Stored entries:
□ □ □ □ □ □ □

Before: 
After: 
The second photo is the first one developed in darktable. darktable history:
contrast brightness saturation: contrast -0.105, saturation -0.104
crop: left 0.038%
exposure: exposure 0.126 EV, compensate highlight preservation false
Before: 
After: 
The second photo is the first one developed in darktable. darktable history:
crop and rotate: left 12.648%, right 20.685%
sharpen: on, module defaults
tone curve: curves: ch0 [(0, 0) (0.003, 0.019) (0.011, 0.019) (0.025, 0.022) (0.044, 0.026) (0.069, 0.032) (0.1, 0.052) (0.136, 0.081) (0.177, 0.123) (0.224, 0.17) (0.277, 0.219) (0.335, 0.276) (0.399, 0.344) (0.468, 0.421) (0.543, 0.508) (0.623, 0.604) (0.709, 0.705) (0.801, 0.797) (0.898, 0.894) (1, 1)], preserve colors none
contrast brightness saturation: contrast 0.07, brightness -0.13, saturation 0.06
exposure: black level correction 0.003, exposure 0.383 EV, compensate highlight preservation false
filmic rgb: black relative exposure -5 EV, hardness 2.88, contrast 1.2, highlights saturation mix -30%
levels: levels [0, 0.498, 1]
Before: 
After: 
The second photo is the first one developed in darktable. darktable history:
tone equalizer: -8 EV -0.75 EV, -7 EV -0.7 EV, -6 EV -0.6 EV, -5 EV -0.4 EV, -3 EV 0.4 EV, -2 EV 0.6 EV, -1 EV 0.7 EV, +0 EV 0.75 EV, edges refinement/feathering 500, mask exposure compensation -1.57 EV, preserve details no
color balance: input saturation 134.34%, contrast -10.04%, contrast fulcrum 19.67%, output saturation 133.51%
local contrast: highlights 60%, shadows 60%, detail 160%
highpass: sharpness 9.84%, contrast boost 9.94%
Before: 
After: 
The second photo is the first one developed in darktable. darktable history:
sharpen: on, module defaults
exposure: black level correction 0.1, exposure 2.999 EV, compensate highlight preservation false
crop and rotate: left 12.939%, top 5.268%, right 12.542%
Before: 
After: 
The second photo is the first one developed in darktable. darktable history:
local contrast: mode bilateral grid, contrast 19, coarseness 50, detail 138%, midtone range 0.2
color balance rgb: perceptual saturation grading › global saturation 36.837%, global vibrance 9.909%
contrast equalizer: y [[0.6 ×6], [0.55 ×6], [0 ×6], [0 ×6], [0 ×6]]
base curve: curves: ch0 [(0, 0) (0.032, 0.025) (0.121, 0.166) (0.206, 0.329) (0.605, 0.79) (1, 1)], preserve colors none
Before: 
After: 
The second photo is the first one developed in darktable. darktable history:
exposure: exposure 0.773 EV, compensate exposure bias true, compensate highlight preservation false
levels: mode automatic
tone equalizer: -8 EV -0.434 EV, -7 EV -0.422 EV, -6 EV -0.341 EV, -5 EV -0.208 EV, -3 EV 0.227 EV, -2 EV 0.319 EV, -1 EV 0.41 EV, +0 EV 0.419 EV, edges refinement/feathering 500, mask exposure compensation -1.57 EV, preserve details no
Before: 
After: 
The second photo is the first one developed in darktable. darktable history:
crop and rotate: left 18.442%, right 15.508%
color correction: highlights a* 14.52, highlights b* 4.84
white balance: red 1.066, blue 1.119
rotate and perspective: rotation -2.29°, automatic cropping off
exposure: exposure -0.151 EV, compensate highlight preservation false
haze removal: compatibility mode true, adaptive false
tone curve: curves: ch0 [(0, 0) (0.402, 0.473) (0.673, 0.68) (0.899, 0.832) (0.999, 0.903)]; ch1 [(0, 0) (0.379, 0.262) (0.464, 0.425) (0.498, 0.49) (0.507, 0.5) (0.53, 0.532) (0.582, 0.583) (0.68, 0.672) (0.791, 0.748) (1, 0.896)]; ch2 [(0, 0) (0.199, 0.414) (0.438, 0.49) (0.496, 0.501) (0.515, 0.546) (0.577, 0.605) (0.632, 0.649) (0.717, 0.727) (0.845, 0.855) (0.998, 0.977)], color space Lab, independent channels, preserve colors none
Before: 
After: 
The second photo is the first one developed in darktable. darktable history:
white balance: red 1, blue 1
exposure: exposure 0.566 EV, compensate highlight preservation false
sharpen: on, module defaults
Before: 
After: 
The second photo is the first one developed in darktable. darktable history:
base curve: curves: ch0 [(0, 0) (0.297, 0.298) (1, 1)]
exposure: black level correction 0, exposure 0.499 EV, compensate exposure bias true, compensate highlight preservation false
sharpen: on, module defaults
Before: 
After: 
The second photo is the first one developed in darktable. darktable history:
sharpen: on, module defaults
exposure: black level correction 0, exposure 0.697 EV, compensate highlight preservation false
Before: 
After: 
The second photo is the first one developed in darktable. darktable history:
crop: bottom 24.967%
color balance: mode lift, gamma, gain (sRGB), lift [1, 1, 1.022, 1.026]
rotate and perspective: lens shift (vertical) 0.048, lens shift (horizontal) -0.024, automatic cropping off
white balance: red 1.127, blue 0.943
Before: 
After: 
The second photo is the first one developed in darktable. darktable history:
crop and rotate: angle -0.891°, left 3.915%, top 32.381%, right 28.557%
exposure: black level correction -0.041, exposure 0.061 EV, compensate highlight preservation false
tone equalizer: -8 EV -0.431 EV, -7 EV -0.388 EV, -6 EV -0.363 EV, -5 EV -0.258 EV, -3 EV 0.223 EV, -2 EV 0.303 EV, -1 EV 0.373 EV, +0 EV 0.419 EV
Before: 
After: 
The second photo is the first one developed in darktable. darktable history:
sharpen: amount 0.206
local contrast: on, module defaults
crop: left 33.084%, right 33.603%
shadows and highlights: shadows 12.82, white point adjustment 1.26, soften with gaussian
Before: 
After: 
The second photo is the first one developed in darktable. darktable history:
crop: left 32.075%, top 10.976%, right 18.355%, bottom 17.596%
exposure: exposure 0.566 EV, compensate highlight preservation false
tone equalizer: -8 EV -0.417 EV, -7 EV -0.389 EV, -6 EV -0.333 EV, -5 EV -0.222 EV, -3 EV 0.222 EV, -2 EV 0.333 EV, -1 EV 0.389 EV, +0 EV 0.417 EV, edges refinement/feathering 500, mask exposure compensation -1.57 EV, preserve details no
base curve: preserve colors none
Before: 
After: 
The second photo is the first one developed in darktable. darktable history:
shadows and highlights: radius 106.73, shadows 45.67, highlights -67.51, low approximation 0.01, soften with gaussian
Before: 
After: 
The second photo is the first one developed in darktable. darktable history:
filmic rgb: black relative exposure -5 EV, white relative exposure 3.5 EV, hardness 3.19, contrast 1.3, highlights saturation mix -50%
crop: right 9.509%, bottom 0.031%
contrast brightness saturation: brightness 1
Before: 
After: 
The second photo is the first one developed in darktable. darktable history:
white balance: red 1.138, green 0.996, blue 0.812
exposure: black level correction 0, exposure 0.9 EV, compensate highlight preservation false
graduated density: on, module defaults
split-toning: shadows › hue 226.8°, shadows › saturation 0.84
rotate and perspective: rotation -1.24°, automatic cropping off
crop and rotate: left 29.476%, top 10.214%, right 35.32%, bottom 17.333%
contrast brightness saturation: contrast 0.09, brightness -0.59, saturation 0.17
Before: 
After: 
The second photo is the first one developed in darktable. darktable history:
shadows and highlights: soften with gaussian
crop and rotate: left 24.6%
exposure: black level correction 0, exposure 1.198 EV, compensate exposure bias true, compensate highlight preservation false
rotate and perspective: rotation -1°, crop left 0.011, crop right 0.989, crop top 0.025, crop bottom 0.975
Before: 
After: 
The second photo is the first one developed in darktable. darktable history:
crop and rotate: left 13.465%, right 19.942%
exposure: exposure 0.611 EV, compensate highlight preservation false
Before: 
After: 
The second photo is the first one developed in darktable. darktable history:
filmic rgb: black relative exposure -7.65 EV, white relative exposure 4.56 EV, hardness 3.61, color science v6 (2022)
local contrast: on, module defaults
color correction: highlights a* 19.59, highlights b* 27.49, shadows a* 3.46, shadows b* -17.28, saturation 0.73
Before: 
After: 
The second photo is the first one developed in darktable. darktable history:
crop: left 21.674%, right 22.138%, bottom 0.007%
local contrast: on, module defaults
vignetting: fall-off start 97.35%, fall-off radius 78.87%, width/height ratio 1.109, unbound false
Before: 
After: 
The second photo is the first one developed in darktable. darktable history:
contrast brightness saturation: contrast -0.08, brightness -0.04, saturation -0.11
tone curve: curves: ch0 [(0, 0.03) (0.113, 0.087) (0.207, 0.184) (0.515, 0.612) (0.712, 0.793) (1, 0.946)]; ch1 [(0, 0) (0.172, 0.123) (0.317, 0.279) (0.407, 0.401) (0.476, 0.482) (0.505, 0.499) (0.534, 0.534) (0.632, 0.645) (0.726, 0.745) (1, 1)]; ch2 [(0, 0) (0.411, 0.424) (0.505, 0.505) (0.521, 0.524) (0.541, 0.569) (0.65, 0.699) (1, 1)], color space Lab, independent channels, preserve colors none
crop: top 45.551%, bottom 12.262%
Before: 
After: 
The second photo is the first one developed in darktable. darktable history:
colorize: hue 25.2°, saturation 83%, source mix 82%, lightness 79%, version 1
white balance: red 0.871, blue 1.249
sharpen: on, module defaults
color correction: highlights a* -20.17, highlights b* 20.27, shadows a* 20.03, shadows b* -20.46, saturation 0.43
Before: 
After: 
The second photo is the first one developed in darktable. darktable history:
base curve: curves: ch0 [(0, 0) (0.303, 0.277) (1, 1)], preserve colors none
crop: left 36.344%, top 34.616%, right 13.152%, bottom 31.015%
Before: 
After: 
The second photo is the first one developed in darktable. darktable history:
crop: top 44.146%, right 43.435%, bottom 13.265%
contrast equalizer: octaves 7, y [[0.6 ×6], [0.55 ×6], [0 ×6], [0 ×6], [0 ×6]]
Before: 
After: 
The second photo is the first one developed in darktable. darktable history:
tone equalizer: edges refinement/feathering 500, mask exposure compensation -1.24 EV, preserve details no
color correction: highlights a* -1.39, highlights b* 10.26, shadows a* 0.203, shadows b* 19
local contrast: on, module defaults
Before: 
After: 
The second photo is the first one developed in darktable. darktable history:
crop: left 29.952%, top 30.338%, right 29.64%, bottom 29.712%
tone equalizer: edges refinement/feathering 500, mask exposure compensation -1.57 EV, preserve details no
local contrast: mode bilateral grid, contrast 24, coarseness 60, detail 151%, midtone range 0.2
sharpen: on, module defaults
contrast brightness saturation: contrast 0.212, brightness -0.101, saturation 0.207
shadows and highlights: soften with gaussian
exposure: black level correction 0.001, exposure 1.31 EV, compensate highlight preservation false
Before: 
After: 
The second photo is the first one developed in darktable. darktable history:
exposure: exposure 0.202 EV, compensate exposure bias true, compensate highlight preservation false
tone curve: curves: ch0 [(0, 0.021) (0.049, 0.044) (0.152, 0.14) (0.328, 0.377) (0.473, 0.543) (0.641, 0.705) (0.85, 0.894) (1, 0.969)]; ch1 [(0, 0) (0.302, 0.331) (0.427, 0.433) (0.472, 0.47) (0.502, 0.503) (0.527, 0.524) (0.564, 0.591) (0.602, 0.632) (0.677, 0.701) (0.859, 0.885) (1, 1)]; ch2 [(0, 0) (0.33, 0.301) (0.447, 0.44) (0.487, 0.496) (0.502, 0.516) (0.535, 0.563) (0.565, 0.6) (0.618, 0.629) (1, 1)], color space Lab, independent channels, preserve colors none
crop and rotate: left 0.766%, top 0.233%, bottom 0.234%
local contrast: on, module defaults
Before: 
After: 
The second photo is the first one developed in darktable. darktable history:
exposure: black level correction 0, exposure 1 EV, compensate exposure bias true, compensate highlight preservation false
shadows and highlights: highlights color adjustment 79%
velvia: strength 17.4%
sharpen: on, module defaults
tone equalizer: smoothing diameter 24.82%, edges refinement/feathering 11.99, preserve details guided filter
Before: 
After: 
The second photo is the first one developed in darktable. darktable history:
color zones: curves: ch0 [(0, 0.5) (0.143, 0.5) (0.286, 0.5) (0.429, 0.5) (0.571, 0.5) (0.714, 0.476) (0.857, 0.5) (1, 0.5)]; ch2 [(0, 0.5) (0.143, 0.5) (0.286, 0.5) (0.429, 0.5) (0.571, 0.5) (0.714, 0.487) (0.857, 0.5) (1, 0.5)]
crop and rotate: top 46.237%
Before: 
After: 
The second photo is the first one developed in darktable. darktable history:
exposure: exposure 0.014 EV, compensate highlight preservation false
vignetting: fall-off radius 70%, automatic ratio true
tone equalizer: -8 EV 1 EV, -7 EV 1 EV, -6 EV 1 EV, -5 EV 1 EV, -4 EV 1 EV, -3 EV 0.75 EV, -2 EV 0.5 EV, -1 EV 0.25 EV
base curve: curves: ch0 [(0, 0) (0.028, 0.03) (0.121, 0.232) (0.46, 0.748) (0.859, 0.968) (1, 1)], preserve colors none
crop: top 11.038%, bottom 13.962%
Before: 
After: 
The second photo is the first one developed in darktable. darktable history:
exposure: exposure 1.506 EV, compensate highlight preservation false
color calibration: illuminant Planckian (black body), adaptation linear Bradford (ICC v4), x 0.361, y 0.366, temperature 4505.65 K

□ □ □ □ □ □ □

WORK TO COMPLETE >> Can you reproduce, word for word, the part of the material that runs from its very start through the line containing "exposure: exposure 0.126", including that line?

RESULT >>
Before: 
After: 
The second photo is the first one developed in darktable. darktable history:
contrast brightness saturation: contrast -0.105, saturation -0.104
crop: left 0.038%
exposure: exposure 0.126 EV, compensate highlight preservation false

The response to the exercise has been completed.